3. Wait for it to bed in
You may need to wait for up to a week for your site to be crawled and for any changes to show up in search, and it’s not guaranteed that changes will go through at all.
4. Test with a Site:YourDomain.uk query
After a week or so, check that your images have been indexed by running a search on your site. If you don’t see any badges, then something’s gone wrong and you’ll have to go back to validating your schema.
Focus on visual quality
Aside from structured markup, the images you choose and how you treat them can massively impact on whether they’ll appear in search.
Stock images are increasingly frowned upon when it comes to sourcing visuals. There’s so much technology available for high-quality images to be produced that stock photos look unnatural by comparison, and therefore don’t achieve much traffic.
High-quality natural images will allow you to demonstrate your brand personality and so will get you decent clicks. Make sure you’re taking photos on a decent camera, and use online tools to make the best of them.
Save your image file in the right size. If it’s too big it might slow down your site speed. Essentially your image size needs to be no bigger than the width of your blog. Squarespace suggests image sizes of around 1500 and 2500 pixels.
Finally, make sure your image is optimised to include keyword-rich image-alt tags, image file names, and descriptive captions.
Build a visual search capability in your app/site
Although it might be a bit premature – and therefore expensive – for most SMEs to do this, 8% of companies have already built visual search into their web inventory.
As the software gets cheaper and integrations more readily available, this number will grow.

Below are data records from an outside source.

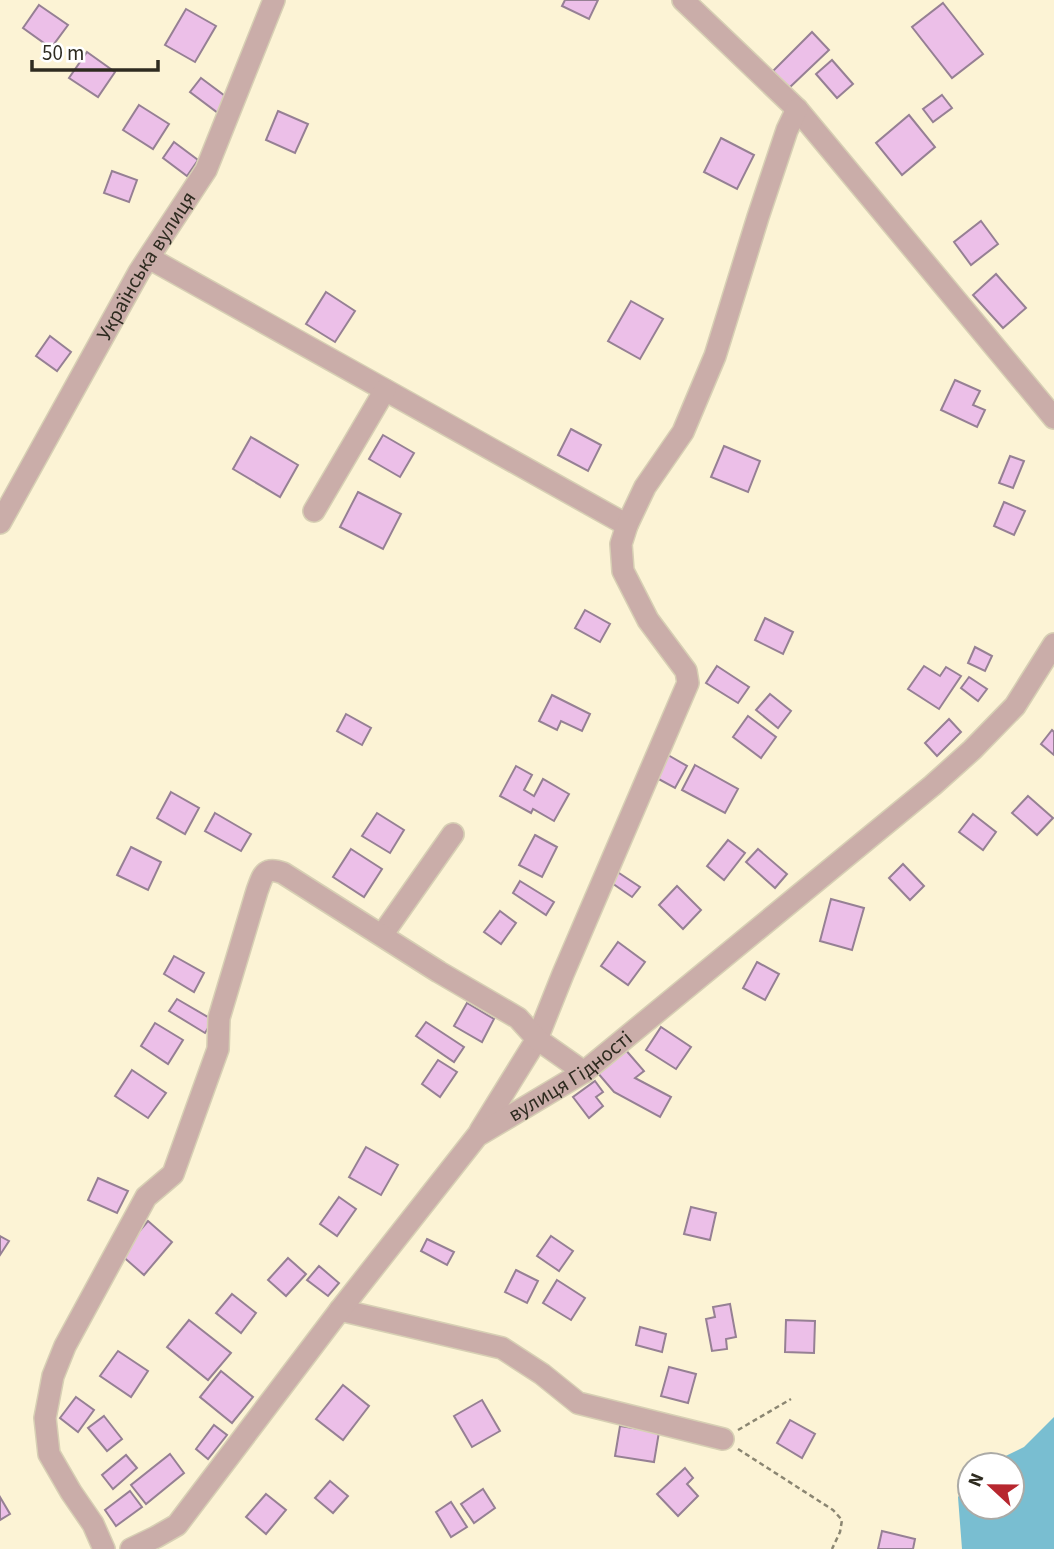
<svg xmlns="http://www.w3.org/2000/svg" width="1054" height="1549" font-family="'Source Sans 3',sans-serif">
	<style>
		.water { fill: #79bed1 }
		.building { fill: #ecbfe8; stroke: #968094; stroke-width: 2 }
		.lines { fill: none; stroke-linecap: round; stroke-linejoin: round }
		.minor-casing { stroke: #d7cfb4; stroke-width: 24 }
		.path { stroke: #8b8672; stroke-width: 2.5; stroke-dasharray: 5 3.5; stroke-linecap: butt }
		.minor { stroke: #caada9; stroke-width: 21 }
		.labels { text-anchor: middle; stroke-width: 6; stroke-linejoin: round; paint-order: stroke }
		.street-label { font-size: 21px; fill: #2e2b20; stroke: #fff }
	</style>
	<rect width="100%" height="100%" fill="#fcf3d5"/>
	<!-- water -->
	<path class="water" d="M 1054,1417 L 1054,1549 L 962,1549 L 958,1497 L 970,1482 L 970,1507 L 1012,1507 L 1012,1465 L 987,1465 L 1024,1447 Z"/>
	<!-- building -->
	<g class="building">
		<path d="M 565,0 L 598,0 L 589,19 L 562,6 Z"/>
		<path d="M 943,3 L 983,54 L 952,78 L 912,27 Z"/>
		<path d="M 39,5 L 68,25 L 51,48 L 23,28 Z"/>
		<path d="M 186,9 L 216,26 L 195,62 L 165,45 Z"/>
		<path d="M 812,32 L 829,50 L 789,88 L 773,71 Z"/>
		<path d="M 87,52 L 115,72 L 98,97 L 69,78 Z"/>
		<path d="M 832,60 L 853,84 L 837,98 L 816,74 Z"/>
		<path d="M 201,78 L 229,99 L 218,113 L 190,92 Z"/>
		<path d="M 942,95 L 952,108 L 933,122 L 923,109 Z"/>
		<path d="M 139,105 L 169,124 L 153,149 L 123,130 Z"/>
		<path d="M 278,111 L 308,124 L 295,153 L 266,140 Z"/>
		<path d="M 909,115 L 935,147 L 902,175 L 876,143 Z"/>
		<path d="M 721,138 L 754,155 L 737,189 L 704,172 Z"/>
		<path d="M 174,142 L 198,160 L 187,176 L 163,158 Z"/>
		<path d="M 112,171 L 137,180 L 129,202 L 104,193 Z"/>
		<path d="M 981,221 L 998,244 L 971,265 L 954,242 Z"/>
		<path d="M 996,274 L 1026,308 L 1003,328 L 973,295 Z"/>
		<path d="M 326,292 L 355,311 L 335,342 L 306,324 Z"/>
		<path d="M 631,301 L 663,319 L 640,359 L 608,341 Z"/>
		<path d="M 50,336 L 71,352 L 57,371 L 36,356 Z"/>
		<path d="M 955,380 L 980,391 L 973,405 L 985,410 L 977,427 L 941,410 Z"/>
		<path d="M 571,429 L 601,445 L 588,471 L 558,455 Z"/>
		<path d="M 383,435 L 414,453 L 400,477 L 369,459 Z"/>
		<path d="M 251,437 L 298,465 L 280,497 L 233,469 Z"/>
		<path d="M 724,446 L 760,461 L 748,492 L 711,477 Z"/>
		<path d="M 1010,456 L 1024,461 L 1013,488 L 999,483 Z"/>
		<path d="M 358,492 L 401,514 L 383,549 L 340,527 Z"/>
		<path d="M 1004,502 L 1025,511 L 1014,535 L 994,526 Z"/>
		<path d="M 585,610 L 610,624 L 600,642 L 575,628 Z"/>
		<path d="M 765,618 L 793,632 L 783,654 L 755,640 Z"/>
		<path d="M 975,647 L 992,656 L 985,671 L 968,663 Z"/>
		<path d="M 717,666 L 749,687 L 738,703 L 706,683 Z"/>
		<path d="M 924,666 L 940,676 L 946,667 L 961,676 L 939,709 L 908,689 Z"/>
		<path d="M 969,677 L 987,689 L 978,701 L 961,688 Z"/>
		<path d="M 770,694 L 791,711 L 778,728 L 756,710 Z"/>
		<path d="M 552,695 L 590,714 L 582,731 L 561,721 L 557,730 L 539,721 Z"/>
		<path d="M 346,714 L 371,728 L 362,745 L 337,731 Z"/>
		<path d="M 748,716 L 776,737 L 761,758 L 733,737 Z"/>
		<path d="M 949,719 L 961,732 L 937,756 L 925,743 Z"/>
		<path d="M 1052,730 L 1054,732 L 1054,755 L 1041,744 Z"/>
		<path d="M 668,755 L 687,766 L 675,788 L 655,777 Z"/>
		<path d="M 695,765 L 738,789 L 725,813 L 682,790 Z"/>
		<path d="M 516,766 L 532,775 L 524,790 L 534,796 L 543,779 L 569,794 L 554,821 L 533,809 L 531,813 L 500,796 Z"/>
		<path d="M 171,792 L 199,808 L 185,834 L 157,818 Z"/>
		<path d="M 1028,796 L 1053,818 L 1037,835 L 1012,813 Z"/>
		<path d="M 215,813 L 251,834 L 241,851 L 205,831 Z"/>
		<path d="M 377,813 L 404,830 L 390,853 L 362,836 Z"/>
		<path d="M 973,814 L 996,832 L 983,850 L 959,832 Z"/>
		<path d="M 535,835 L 557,847 L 542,877 L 519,865 Z"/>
		<path d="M 728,840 L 745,853 L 724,880 L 707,866 Z"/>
		<path d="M 131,847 L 161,862 L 148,890 L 117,875 Z"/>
		<path d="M 351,849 L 382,869 L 364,897 L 333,877 Z"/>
		<path d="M 758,849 L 787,874 L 775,888 L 746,862 Z"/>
		<path d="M 903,864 L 924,886 L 910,900 L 889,878 Z"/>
		<path d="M 616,871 L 640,887 L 632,897 L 609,881 Z"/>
		<path d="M 520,881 L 554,902 L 546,915 L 513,893 Z"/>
		<path d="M 677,886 L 701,910 L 683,929 L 659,905 Z"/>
		<path d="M 831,899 L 864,908 L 852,950 L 820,941 Z"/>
		<path d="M 500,911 L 516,923 L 501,944 L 484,932 Z"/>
		<path d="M 618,942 L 645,962 L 628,985 L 601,966 Z"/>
		<path d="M 174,956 L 204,973 L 194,992 L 164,974 Z"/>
		<path d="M 757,962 L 779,974 L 765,1000 L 743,988 Z"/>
		<path d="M 177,999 L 213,1020 L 205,1033 L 169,1011 Z"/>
		<path d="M 467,1003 L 494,1019 L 482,1042 L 454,1026 Z"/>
		<path d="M 426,1022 L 464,1047 L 454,1062 L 416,1036 Z"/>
		<path d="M 155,1023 L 183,1040 L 168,1064 L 141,1046 Z"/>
		<path d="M 661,1027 L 691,1047 L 676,1069 L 646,1050 Z"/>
		<path d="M 624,1048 L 644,1071 L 635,1078 L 671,1097 L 660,1117 L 614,1092 L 597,1072 Z"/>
		<path d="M 438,1060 L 457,1072 L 440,1097 L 422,1084 Z"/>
		<path d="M 132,1070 L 166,1093 L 148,1118 L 115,1096 Z"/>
		<path d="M 595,1081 L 603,1092 L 596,1097 L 603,1106 L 589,1118 L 573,1097 Z"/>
		<path d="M 366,1147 L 398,1165 L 381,1195 L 349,1177 Z"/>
		<path d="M 98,1178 L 128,1191 L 117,1213 L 88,1200 Z"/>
		<path d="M 339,1197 L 356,1209 L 337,1236 L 320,1224 Z"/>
		<path d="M 691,1207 L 716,1213 L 710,1240 L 684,1234 Z"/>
		<path d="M 148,1221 L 172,1242 L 144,1275 L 120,1254 Z"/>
		<path d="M 0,1236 L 9,1241 L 0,1255 Z"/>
		<path d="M 551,1236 L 573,1251 L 559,1271 L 537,1256 Z"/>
		<path d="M 427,1239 L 454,1252 L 447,1265 L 421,1251 Z"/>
		<path d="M 288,1258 L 306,1274 L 286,1296 L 268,1280 Z"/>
		<path d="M 319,1266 L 339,1283 L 328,1296 L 307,1280 Z"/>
		<path d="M 516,1270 L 538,1281 L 527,1303 L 505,1292 Z"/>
		<path d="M 557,1280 L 585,1298 L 571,1320 L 543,1303 Z"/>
		<path d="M 232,1294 L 256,1313 L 241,1333 L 216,1313 Z"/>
		<path d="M 730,1304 L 736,1337 L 726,1339 L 727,1349 L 712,1351 L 706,1319 L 715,1317 L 713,1307 Z"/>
		<path d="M 189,1320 L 231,1353 L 208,1380 L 167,1347 Z"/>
		<path d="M 786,1320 L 815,1321 L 814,1353 L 785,1352 Z"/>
		<path d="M 640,1327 L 666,1334 L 662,1352 L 636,1345 Z"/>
		<path d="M 118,1351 L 148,1371 L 131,1397 L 100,1376 Z"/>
		<path d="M 669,1367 L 696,1374 L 688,1403 L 661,1396 Z"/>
		<path d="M 221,1371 L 253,1397 L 232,1423 L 200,1397 Z"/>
		<path d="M 343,1385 L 369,1406 L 343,1440 L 316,1419 Z"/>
		<path d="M 76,1397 L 94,1410 L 78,1432 L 60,1418 Z"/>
		<path d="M 482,1400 L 500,1431 L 472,1447 L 454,1416 Z"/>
		<path d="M 104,1416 L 122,1439 L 107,1451 L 88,1428 Z"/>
		<path d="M 790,1420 L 815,1434 L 802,1458 L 777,1443 Z"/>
		<path d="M 214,1425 L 227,1435 L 208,1459 L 196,1449 Z"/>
		<path d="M 620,1426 L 659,1432 L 654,1462 L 615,1456 Z"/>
		<path d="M 170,1454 L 184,1473 L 146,1504 L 131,1485 Z"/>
		<path d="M 126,1455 L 137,1468 L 113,1489 L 102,1475 Z"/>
		<path d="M 685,1468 L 693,1478 L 687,1484 L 698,1496 L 678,1516 L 657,1494 Z"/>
		<path d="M 330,1481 L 348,1496 L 333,1513 L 315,1498 Z"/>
		<path d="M 483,1489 L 495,1508 L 474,1523 L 461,1504 Z"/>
		<path d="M 130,1491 L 142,1507 L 116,1526 L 105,1510 Z"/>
		<path d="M 266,1494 L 286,1510 L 266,1534 L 246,1517 Z"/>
		<path d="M 0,1497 L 10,1514 L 0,1520 Z"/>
		<path d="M 451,1502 L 467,1527 L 451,1537 L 436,1512 Z"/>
		<path d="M 882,1531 L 915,1539 L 913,1549 L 878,1549 Z"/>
	</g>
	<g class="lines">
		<!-- minor casing -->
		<g class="minor-casing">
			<g id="minor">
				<path d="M 683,0 L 797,109 L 1054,418"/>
				<path d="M 149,258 L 627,525"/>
				<path d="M 314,511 L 385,390"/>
				<path id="s1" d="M 0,523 L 139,272 L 206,170 L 274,0"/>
				<path d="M 382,935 L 453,834"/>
				<path d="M 480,1131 L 537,1039 L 563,974 L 688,683 L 686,671 L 648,620 L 623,571 L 621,544 L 627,525 L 645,487 L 683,432 L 715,356 L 758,217 L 787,130 L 797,109"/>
				<path d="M 340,1310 L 502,1348 L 542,1374 L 578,1403 L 723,1439"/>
				<path d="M 104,1549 L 93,1524 L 71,1492 L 49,1454 L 45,1418 L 53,1376 L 65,1346 L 146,1197 L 173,1174 L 218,1049 L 219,1018 L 257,891 C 263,875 264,866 283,873 L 439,972 L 518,1018 L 537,1039 L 584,1072"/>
				<path id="s2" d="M 131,1549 L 156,1537 L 177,1525 L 340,1310 L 477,1136 L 584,1072 L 933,785 L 972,750 L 1015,706 L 1054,644"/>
			</g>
		</g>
		<!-- path -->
		<g class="path">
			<path d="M 738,1430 L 791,1399"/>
			<path d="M 738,1449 L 833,1510 L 842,1520 L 840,1532 L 832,1549"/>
		</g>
		<!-- minor -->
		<use href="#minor" class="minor"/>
	</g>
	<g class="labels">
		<!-- street labels -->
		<g class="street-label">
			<text dy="7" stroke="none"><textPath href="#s1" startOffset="296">Українська вулиця</textPath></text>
			<text dy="7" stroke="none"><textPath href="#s2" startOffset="654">вулиця Гідності</textPath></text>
		</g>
	</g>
	<!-- north arrow -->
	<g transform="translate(991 1486) rotate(292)"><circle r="33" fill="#ffffff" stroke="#abaaa6" stroke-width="2"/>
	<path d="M0-5L12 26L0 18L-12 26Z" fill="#b7272f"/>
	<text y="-10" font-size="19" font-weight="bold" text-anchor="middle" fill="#2e2b20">N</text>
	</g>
	<!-- scale -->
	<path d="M32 60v10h126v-10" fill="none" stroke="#2e2b20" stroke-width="3.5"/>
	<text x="42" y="60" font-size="21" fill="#2e2b20" stroke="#ffffff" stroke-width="5" paint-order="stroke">50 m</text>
</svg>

For most brands, it’s a case of watching this space.
Add an image sitemap
Publishing an image sitemap will give search engines more chance to find your images and have them displayed in search results.
To create an image sitemap, take a look at Google’s guide which takes you through the process here.
Or, if you have a WordPress site, you can download the Google XML Sitemap for Images plugin, which will gather your images from your media library.
Use Pinterest to promote your products
With 600 million Pinterest Lens searches every month, the best way to get into visual search is by promoting your products here.
Its visual search technology and image recognition are probably the best available. Given the sheer numbers of pinners using the app to inspire their purchasing, having your product ad show up next to similar products is bound to bring you a good ROI.
The future of visual search for marketing is unclear, although as AI advances progress, possibilities for visual search will start to become clearer.
It’s unlikely that image search will ever replace text-based search. But it is likely that in the future both text and visual search will have to run alongside each other.
What is also likely is that visual search will be a big deal for the retail industry, which has, for a long time, been reliant on visual processing and image recognition.
But SMEs can start benefiting too. Savvy marketers can start to ensure that they’re making the best of their images by:
- Optimising images for search.
- Adding structured data (including badges) to distinguish them from other images.
- Submitting image sitemaps to get images found online.
- Creating ads on Pinterest that will be displayed when products are searched.